* Problem *
Summarize the text on Vince Guaraldi's album Alma-Ville in two sentences.

Alma-Ville is the 12th and final studio album by American jazz pianist Vince Guaraldi, released in the U.S. by Warner Bros.-Seven Arts in December 1969.

Background
Vince Guaraldi's final three albums released during his lifetime were recorded for Warner Bros.-Seven Arts after spending considerable time struggling to extricate himself from Fantasy Records. Warner signed Guaraldi to a three-record deal, and insisted that his inaugural release consist of his Peanuts songs. Guaraldi responded with new renditions of eight of his most popular scores from those programs on his first release, Oh Good Grief!. Guaraldi was then given complete artistic control over his sophomore, self-produced Warner effort, The Eclectic Vince Guaraldi, resulting in an unfocused and overindulgent album that was not well received by both critics and consumers.

* Information shown *
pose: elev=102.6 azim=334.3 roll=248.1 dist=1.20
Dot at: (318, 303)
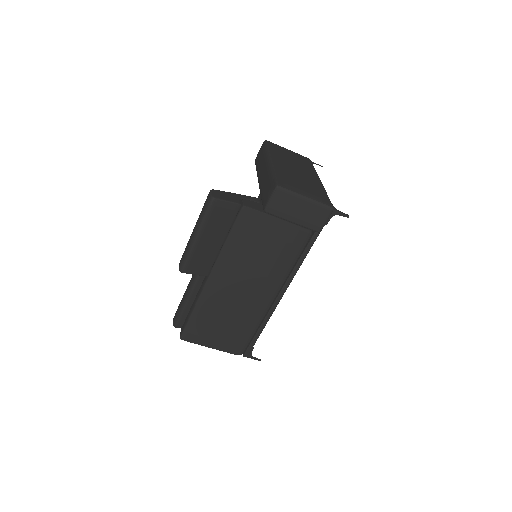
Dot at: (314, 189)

* Response for this exercise *
Alma-Ville, released in the U.S. by Warner Bros.-Seven Arts in December 1969, is the 12th and final studio album by American jazz pianist Vince Guaraldi. After a long struggle to get free of Fantasy Records, Guaraldi signed a three-record deal with Warner, which insisted that his first release be made up of his Peanuts songs; he answered with new renditions of eight of them on Oh Good Grief!, and was then given complete artistic control over the self-produced The Eclectic Vince Guaraldi, an unfocused and overindulgent album that critics and consumers received poorly.